Data breach exposes details of over 3.5 million FreshMenu customers

Bengaluru-based food delivery service platform FreshMenu, founded in 2014 and known for pioneering the cloud kitchen model in India, has recently faced a significant data breach. More than 3.5 million order details, including sensitive customer information such as phone numbers, emails, names, billing and shipping addresses, and IP addresses, were reportedly exposed in the incident.

FreshMenu, an early adopter of the cloud kitchen model, began doorstep food delivery at a time when such services were still novel to internet users in the country. Notably, industry giants like Zomato and Swiggy entered the food delivery scene after FreshMenu's inception. Zomato, founded in 2010, only ventured into food delivery in mid-2015, while Swiggy, founded in August 2014, started operations around the same time as FreshMenu.

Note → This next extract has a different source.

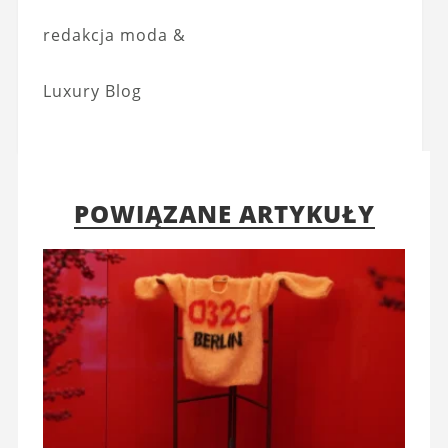
redakcja moda &
Luxury Blog
POWIĄZANE ARTYKUŁY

In terms of financial backing, FreshMenu raised Rs 50 crore (about $6.4 million), led by Florintree Advisors. The funds were utilised to expand its kitchen footprint and introduce new brands.

As per latest available information, FreshMenu processes over 8,000 orders daily across four cities — Bengaluru, Delhi, Gurgaon, and Mumbai. The startup derived approximately 85 per cent of its revenue from meal delivery aggregators like Swiggy and Zomato, with the remaining 15 per cent coming from its direct-to-consumer service.

The recent data breach, uncovered by the Cybernews research team, revealed that a 26 GB MongoDB database containing customer information was left unprotected, allowing public access.

Though the breach was brought to FreshMenu's attention on 14 December 2023, no response was received. The database has since been secured, but FreshMenu remains silent on the matter, refraining from providing comments or acknowledgment.

The compromised data poses serious risks, including identity theft, phishing attacks, and targeted scams. This incident further highlights the pressing need for companies to fortify the protection of sensitive information, especially in an era marked by swift technological advancements and growing concerns over data security.